An increasing number of campaigns,including those for California Democratic congressional hopeful Katie Porter, Ohio Democratic Sen. Sherrod Brown, Georgia GOP gubernatorial candidate Brian Kemp and Florida Republican Gov. Rick Scott have all booked time on regional sports networks during September baseball games as teams battled for playoff spots, according to a recent competitive report provided to NBC News by a media buying source.

The same report shows others are buying time during college football games on the Big Ten Network, the PAC-12 Network and the SEC Network — eyeing viewers in key states like Arizona, Ohio, Iowa and Tennessee.

Campaigns aren't just advertising during games, but for those who do, live sports provides a way to avoid rising local advertising costs too.

There's already plenty of competition for ad time at the local level thanks to an overwhelming number of competitive races driving up the cost of local advertising slots in states like Florida and Nevada.

So when a national network televises a big game featuring teams from a campaign's home state, it can be cost-effective for them to run ads nationally during the game, instead of competing for costly local spots during the same broadcast.

That's exactly what Rick Scott's campaign did last month when it bought an ad during ESPN's national broadcast of a University of Miami football game.

The Scott campaign told NBC News that it actually saved money by purchasing a national spot on ESPN's broadcast instead of a state-wide buy. So for a cheaper price, the campaign beamed its ad into the homes of everyone watching the game, in Florida and across the country.

Gov. Rick Scott looks out the window of a C-130 as he looks at damage to the Florida Keys during the aftermath of Hurricane Irma
Gov. Rick Scott looks out the window of a C-130 as he looks at damage to the Florida Keys during the aftermath of Hurricane Irma, on Sept. 11, 2017. His Senate campaign ad focuses on the response to the storm.Jesse Romimora / Governor's Press Office via AP

Many other campaigns have made the same calculation.

Michigan Republican Rep. Mike Bishop and Michigan Republican gubernatorial nominee Bill Schuette both ran ads during Saturday's college football game between Michigan State University and Northwestern University. And on Sunday, Georgia Democratic gubernatorial hopeful Stacey Abrams booked a national spot during the Atlanta Braves's playoff game against the Los Angeles Dodgers on Fox Sports 1.

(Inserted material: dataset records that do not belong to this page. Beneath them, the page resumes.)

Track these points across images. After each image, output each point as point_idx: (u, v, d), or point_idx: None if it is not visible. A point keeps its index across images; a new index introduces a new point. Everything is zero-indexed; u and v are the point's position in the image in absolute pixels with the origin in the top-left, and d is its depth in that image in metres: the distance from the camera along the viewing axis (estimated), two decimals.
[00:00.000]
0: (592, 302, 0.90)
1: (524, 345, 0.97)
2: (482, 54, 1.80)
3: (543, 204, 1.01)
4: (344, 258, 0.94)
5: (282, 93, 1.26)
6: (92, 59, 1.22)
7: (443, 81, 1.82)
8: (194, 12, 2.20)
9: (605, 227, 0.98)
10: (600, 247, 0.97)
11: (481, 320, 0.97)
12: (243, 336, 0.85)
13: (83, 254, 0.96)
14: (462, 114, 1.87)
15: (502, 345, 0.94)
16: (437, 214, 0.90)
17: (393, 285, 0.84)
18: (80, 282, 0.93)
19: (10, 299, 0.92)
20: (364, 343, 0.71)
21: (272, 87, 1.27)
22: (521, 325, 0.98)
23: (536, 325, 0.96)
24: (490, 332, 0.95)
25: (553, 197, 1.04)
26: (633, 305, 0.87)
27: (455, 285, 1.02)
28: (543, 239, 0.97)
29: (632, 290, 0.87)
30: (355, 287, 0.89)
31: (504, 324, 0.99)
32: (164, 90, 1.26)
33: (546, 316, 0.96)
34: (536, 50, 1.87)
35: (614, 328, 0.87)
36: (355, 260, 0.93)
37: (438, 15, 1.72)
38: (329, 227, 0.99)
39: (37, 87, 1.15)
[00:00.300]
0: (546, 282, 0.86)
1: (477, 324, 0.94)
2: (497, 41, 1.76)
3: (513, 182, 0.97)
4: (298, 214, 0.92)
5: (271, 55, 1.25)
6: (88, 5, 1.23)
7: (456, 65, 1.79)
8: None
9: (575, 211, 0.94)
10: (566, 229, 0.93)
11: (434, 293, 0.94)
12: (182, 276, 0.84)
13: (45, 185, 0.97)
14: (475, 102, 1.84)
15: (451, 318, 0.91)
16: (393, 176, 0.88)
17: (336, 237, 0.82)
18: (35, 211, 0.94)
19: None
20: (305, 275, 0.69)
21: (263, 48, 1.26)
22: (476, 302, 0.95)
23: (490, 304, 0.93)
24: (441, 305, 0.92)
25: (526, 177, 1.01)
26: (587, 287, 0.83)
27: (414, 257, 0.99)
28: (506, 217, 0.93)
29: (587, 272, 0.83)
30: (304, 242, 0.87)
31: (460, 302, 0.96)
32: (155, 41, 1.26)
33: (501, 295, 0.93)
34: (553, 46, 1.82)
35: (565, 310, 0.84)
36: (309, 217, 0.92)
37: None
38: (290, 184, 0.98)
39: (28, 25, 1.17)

Not all candidates want their messages to reach a national audience. But to those who do, there are clear benefits.

If the national spot is cheaper and hits the same in-state audience, then a campaign both saving money and still expanding its reach.

Ultimately, the dynamics don't appear to be shifting any time soon, making sports a continually reliable home for campaign ads. And the strategy might become more popular in the coming weeks, with the college football schedule and Major League Baseball pulling in major audiences in key battleground states.

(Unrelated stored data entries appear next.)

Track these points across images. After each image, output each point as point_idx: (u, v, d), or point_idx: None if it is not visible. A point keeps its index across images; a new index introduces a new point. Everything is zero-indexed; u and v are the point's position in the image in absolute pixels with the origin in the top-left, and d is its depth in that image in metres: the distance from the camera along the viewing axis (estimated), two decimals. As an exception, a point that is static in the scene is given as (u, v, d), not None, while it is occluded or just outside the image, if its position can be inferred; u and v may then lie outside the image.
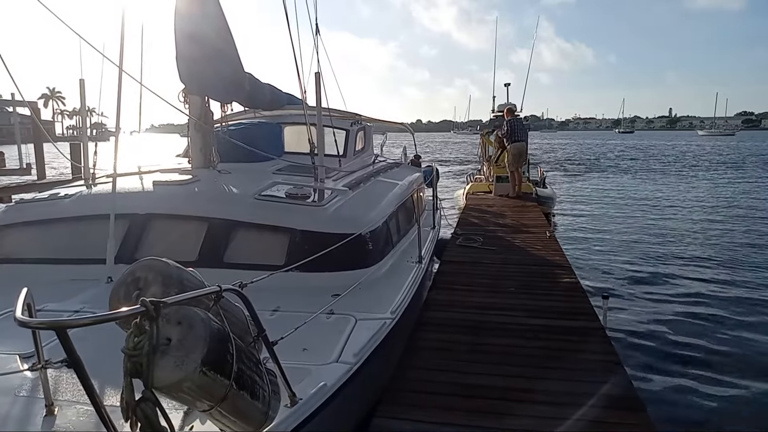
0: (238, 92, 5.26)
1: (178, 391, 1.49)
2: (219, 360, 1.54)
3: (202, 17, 4.76)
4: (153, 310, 1.42)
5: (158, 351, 1.44)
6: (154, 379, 1.43)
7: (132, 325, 1.44)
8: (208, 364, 1.49)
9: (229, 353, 1.59)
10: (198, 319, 1.55)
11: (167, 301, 1.48)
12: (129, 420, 1.42)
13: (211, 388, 1.53)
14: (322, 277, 3.67)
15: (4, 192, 12.55)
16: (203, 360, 1.48)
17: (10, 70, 3.49)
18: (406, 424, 2.78)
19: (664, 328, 6.30)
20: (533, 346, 3.78)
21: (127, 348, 1.43)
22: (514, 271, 5.83)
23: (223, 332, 1.61)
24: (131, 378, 1.42)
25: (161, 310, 1.45)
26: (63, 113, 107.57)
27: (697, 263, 9.44)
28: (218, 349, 1.55)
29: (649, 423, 2.80)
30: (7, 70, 3.45)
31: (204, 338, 1.51)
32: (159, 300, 1.44)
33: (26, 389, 2.22)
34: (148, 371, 1.42)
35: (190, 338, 1.50)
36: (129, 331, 1.44)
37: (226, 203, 4.19)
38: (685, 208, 16.02)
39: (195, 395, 1.52)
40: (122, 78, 3.55)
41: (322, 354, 2.69)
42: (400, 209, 5.41)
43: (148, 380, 1.42)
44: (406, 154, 9.84)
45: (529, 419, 2.82)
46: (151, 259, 1.90)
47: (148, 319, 1.43)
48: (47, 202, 4.43)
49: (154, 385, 1.43)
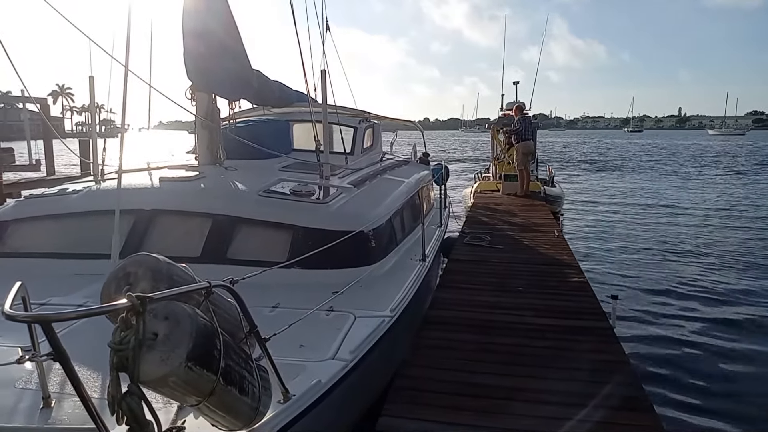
0: (245, 89, 5.26)
1: (164, 385, 1.51)
2: (205, 355, 1.56)
3: (210, 14, 4.77)
4: (139, 305, 1.43)
5: (144, 346, 1.46)
6: (139, 374, 1.45)
7: (119, 320, 1.45)
8: (194, 360, 1.51)
9: (216, 349, 1.61)
10: (185, 314, 1.56)
11: (153, 296, 1.49)
12: (114, 413, 1.44)
13: (198, 383, 1.55)
14: (324, 274, 3.67)
15: (13, 188, 12.64)
16: (188, 355, 1.49)
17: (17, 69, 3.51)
18: (412, 423, 2.76)
19: (674, 328, 6.26)
20: (541, 346, 3.75)
21: (113, 342, 1.45)
22: (521, 270, 5.79)
23: (210, 328, 1.63)
24: (117, 372, 1.44)
25: (147, 305, 1.46)
26: (72, 110, 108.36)
27: (709, 263, 9.37)
28: (204, 345, 1.57)
29: (657, 424, 2.77)
30: (14, 68, 3.47)
31: (190, 334, 1.53)
32: (145, 295, 1.45)
33: (24, 382, 2.24)
34: (133, 365, 1.44)
35: (177, 333, 1.51)
36: (116, 326, 1.46)
37: (230, 200, 4.20)
38: (696, 208, 15.89)
39: (182, 390, 1.54)
40: (128, 76, 3.55)
41: (319, 351, 2.70)
42: (405, 207, 5.40)
43: (134, 374, 1.44)
44: (416, 151, 9.83)
45: (536, 419, 2.79)
46: (142, 255, 1.91)
47: (134, 313, 1.44)
48: (55, 197, 4.46)
49: (140, 380, 1.45)
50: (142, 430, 1.47)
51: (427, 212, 7.03)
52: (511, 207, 10.32)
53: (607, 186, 22.38)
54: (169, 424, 1.85)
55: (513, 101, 14.93)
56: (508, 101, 15.85)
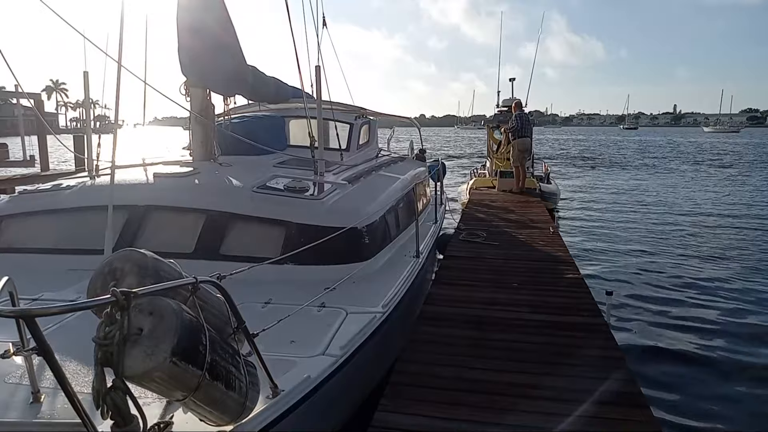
0: (240, 85, 5.24)
1: (149, 380, 1.51)
2: (190, 350, 1.57)
3: (204, 9, 4.75)
4: (123, 300, 1.43)
5: (129, 341, 1.47)
6: (124, 369, 1.45)
7: (103, 315, 1.46)
8: (178, 355, 1.52)
9: (202, 344, 1.62)
10: (170, 310, 1.57)
11: (136, 291, 1.49)
12: (99, 408, 1.44)
13: (183, 378, 1.56)
14: (317, 270, 3.67)
15: (7, 183, 12.55)
16: (173, 350, 1.50)
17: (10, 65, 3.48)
18: (408, 418, 2.77)
19: (668, 324, 6.28)
20: (536, 342, 3.76)
21: (97, 337, 1.45)
22: (517, 266, 5.81)
23: (196, 323, 1.64)
24: (102, 367, 1.45)
25: (132, 301, 1.46)
26: (66, 105, 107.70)
27: (703, 259, 9.41)
28: (189, 340, 1.57)
29: (652, 419, 2.79)
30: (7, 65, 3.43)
31: (175, 329, 1.54)
32: (128, 290, 1.46)
33: (15, 377, 2.24)
34: (118, 360, 1.44)
35: (161, 329, 1.52)
36: (100, 321, 1.46)
37: (224, 196, 4.20)
38: (691, 205, 15.94)
39: (167, 385, 1.55)
40: (121, 72, 3.54)
41: (309, 346, 2.70)
42: (400, 203, 5.40)
43: (118, 369, 1.45)
44: (413, 148, 9.83)
45: (532, 415, 2.80)
46: (129, 250, 1.91)
47: (119, 309, 1.44)
48: (49, 193, 4.45)
49: (125, 374, 1.46)
50: (127, 425, 1.47)
51: (422, 209, 7.04)
52: (507, 204, 10.34)
53: (602, 183, 22.43)
54: (158, 419, 1.86)
55: (510, 98, 14.90)
56: (504, 98, 15.85)
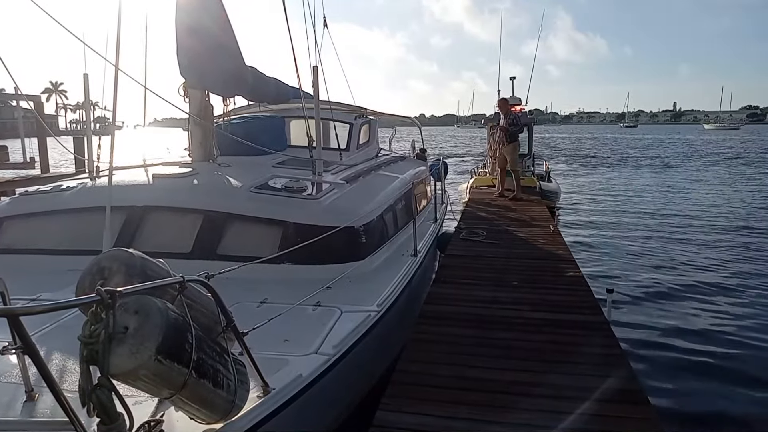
0: (239, 86, 5.24)
1: (135, 378, 1.53)
2: (175, 349, 1.58)
3: (203, 10, 4.75)
4: (108, 299, 1.44)
5: (114, 339, 1.48)
6: (109, 367, 1.46)
7: (89, 314, 1.47)
8: (164, 353, 1.53)
9: (188, 342, 1.63)
10: (155, 308, 1.58)
11: (121, 290, 1.50)
12: (85, 406, 1.45)
13: (169, 376, 1.57)
14: (314, 269, 3.68)
15: (8, 186, 12.55)
16: (158, 348, 1.51)
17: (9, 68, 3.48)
18: (409, 417, 2.77)
19: (669, 322, 6.28)
20: (537, 340, 3.76)
21: (83, 336, 1.46)
22: (517, 265, 5.80)
23: (182, 322, 1.65)
24: (88, 365, 1.46)
25: (118, 299, 1.47)
26: (66, 107, 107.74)
27: (704, 257, 9.40)
28: (175, 338, 1.58)
29: (652, 416, 2.79)
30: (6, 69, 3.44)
31: (160, 327, 1.55)
32: (113, 289, 1.47)
33: (9, 376, 2.24)
34: (103, 359, 1.45)
35: (146, 327, 1.53)
36: (86, 319, 1.47)
37: (221, 196, 4.21)
38: (692, 203, 15.95)
39: (153, 383, 1.56)
40: (119, 74, 3.54)
41: (303, 345, 2.70)
42: (398, 203, 5.40)
43: (104, 367, 1.46)
44: (414, 147, 9.83)
45: (532, 413, 2.80)
46: (117, 250, 1.93)
47: (104, 307, 1.45)
48: (49, 194, 4.46)
49: (110, 373, 1.47)
50: (113, 423, 1.48)
51: (423, 208, 7.03)
52: (507, 202, 10.32)
53: (602, 181, 22.42)
54: (148, 417, 1.86)
55: (511, 96, 14.84)
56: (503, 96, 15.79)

"It goes back to campaign fundamentals; part of my job is to create the best content I can, but the other part of the job is get in front of the most targeted eyeballs I can in the most cost-effective way," Phillips, the GOP media consultant, said.

"People are more emotionally invested in sports over the long-term than they are in a scripted series that may last two or three years. There are 100 seasons of history in the Green Bay Packers."